Enclomiphene citrate is the trans-stereoisomer of clomiphene, separated from its cis-counterpart zuclomiphene. It binds hypothalamic estrogen receptors with high affinity, reduces negative feedback from circulating estrogens, and drives pulsatile GnRH release. The result is a coordinated rise in LH and FSH that stimulates Leydig cell testosterone synthesis without introducing exogenous androgens.
Stereoisomer Separation Matters
Clomiphene citrate (Clomid) is a 38:62 mixture of enclomiphene and zuclomiphene 1. Zuclomiphene has a half-life exceeding 30 days and accumulates in adipose tissue, contributing to the visual disturbances, mood changes, and estrogenic side effects associated with long-term clomiphene use 2. Enclomiphene's half-life is roughly 10 hours, clearing rapidly and leaving a cleaner receptor-binding profile.
Receptor Binding Profile
Enclomiphene acts primarily at the hypothalamus rather than the pituitary, which distinguishes it from kisspeptin-based approaches. It shows roughly 10-fold higher binding affinity for ER-alpha compared with ER-beta in hypothalamic tissue assays 3. That selectivity translates into a more predictable gonadotropin response with less peripheral estrogenic activity than the full clomiphene mixture.
HPG Axis Restoration
Unlike exogenous testosterone therapy, which suppresses LH and FSH through negative feedback and causes testicular atrophy in most men within 3 to 6 months, enclomiphene maintains or improves gonadotropin secretion 4. Sperm production remains intact because the HPG axis continues to receive gonadotropin stimulation. This property makes enclomiphene attractive for men who want symptom relief from low testosterone while preserving fertility.

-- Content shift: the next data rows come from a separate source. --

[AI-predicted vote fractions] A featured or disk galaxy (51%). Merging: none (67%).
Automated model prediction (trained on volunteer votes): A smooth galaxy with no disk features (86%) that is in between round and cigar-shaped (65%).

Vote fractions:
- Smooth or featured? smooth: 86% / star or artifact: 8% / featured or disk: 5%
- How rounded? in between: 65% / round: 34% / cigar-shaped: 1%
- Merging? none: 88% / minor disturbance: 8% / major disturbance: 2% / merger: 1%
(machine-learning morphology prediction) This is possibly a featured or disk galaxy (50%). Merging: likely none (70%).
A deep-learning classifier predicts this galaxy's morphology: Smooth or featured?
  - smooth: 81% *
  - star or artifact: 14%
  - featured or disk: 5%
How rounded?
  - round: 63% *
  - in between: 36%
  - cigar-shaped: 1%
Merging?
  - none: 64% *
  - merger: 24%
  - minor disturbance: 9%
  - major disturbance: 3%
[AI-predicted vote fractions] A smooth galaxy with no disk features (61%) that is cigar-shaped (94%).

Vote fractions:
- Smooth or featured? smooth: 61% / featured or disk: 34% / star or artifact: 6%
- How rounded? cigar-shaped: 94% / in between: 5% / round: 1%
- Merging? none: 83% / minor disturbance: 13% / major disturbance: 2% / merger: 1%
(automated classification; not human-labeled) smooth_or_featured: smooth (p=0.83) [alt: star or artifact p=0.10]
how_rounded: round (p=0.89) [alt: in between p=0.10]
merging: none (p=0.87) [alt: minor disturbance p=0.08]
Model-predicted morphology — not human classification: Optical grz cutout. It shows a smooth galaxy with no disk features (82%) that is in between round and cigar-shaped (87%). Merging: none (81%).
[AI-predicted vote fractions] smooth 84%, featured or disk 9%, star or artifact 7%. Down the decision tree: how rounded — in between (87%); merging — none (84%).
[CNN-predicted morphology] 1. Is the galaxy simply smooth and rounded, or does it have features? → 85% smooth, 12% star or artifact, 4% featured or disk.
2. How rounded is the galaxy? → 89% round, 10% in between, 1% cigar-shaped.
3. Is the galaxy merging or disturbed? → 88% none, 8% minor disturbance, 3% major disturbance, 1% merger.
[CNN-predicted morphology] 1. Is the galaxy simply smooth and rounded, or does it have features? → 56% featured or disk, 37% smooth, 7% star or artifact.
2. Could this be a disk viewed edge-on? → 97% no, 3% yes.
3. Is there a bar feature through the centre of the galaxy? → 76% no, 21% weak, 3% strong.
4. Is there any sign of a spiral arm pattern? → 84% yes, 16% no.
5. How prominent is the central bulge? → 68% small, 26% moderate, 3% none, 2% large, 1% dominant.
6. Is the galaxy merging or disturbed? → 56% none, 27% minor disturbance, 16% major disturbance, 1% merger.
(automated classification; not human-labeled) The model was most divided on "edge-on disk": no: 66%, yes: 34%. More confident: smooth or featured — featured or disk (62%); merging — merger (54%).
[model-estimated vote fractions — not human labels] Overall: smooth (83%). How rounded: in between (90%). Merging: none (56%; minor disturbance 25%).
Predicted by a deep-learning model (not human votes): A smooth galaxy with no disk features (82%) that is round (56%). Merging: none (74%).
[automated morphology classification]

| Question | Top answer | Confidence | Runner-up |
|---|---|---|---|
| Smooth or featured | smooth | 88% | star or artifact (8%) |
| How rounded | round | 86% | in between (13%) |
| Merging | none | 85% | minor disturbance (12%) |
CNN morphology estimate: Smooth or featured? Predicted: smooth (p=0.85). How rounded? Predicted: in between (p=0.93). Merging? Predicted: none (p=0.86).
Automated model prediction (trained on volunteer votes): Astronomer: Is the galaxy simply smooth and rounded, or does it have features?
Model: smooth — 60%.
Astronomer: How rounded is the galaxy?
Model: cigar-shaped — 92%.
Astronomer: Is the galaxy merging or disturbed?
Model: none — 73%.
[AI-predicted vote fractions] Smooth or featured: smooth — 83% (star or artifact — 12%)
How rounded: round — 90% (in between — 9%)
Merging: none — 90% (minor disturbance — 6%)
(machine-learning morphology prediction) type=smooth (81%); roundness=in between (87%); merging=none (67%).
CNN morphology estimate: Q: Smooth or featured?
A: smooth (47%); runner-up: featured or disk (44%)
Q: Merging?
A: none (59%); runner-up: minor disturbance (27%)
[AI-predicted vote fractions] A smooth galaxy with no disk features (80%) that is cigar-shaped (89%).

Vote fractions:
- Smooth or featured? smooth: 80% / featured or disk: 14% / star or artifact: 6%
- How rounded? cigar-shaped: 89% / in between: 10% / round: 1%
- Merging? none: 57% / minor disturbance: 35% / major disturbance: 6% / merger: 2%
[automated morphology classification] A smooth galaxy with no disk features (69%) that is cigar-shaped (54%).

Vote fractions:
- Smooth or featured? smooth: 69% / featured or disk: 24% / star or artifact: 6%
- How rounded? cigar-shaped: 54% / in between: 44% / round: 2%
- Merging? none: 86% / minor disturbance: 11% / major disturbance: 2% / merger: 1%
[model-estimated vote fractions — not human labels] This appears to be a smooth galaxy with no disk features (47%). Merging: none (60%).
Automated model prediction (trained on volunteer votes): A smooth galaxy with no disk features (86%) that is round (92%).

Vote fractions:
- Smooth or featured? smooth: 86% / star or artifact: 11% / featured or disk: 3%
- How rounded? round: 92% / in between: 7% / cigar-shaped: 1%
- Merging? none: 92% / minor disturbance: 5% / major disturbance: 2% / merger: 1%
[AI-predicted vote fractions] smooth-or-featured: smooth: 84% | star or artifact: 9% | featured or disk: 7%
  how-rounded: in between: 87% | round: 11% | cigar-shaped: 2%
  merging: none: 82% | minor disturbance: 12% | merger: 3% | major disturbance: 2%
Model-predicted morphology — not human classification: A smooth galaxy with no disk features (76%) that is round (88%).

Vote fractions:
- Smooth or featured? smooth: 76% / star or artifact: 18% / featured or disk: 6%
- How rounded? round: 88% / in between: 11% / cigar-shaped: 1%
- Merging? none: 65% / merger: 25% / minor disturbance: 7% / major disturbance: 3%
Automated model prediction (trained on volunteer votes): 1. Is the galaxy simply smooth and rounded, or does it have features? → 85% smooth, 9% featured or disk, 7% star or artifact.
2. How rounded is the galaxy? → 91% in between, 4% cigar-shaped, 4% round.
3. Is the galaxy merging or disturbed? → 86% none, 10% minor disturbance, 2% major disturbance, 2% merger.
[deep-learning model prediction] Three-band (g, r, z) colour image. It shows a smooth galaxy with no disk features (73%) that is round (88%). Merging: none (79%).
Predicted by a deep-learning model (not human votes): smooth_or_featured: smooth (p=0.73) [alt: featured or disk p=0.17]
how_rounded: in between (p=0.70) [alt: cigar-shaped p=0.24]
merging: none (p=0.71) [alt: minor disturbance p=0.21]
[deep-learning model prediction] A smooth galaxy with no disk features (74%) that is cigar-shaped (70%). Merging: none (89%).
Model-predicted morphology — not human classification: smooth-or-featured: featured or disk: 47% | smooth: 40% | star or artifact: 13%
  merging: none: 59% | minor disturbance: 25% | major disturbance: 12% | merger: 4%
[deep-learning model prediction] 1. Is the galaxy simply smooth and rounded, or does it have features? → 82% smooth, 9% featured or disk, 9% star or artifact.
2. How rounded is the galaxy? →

Key Clinical Trial: Kim et al. 2016
The most-cited efficacy dataset for enclomiphene in secondary hypogonadism comes from Kim et al., published in BJU International in 2016 (N=124) 1.
Study Design and Population
The trial enrolled men aged 18 to 60 with serum testosterone below 300 ng/dL, normal or low-normal LH and FSH, and no primary testicular pathology. Participants received enclomiphene citrate 12.5 mg or 25 mg daily for 3 months. The control arm received testosterone gel 1.62% at standard dosing.
Efficacy Outcomes
At 3 months, 73% of men in the enclomiphene group achieved serum testosterone above 300 ng/dL. Mean testosterone rose from 228 ng/dL at baseline to 412 ng/dL in the 12.5 mg cohort and to 489 ng/dL in the 25 mg cohort. The testosterone gel arm achieved comparable total testosterone levels but showed a 24% mean decline in sperm concentration compared with baseline 1.
Spermatogenesis Findings
Sperm concentration in the enclomiphene groups was unchanged or modestly improved. The difference in sperm outcomes between enclomiphene and testosterone gel was statistically significant (P<0.001). The authors concluded that enclomiphene "restored serum testosterone while preserving spermatogenesis," which is the phrase most frequently cited in subsequent prescribing guidance 1.
Androgenic Symptom Scores
The Aging Males' Symptoms (AMS) scale improved by a mean of 9.4 points in the 25 mg group at 3 months, comparable to the improvement seen in the testosterone gel arm (mean AMS change: 10.1 points). Sexual function subscores tracked similarly between groups 1.
FDA Regulatory History and the NDA Withdrawal
Understanding the regulatory status of enclomiphene explains why every prescription today flows through a compounding pharmacy rather than a branded bottle.
Repros Therapeutics NDA Program
Repros Therapeutics developed enclomiphene under the trade name Androxal and submitted a New Drug Application (NDA) to the FDA. The Phase 3 TRIUMPH trials evaluated 25 mg daily in men with secondary hypogonadism and metabolic syndrome 5. Testosterone normalization rates exceeded 75% and waist circumference declined significantly in treated subjects. Despite encouraging efficacy data, the FDA issued a Complete Response Letter in 2013 citing concerns about the cardiovascular safety database, which the agency considered inadequate given the metabolic-syndrome population studied 6.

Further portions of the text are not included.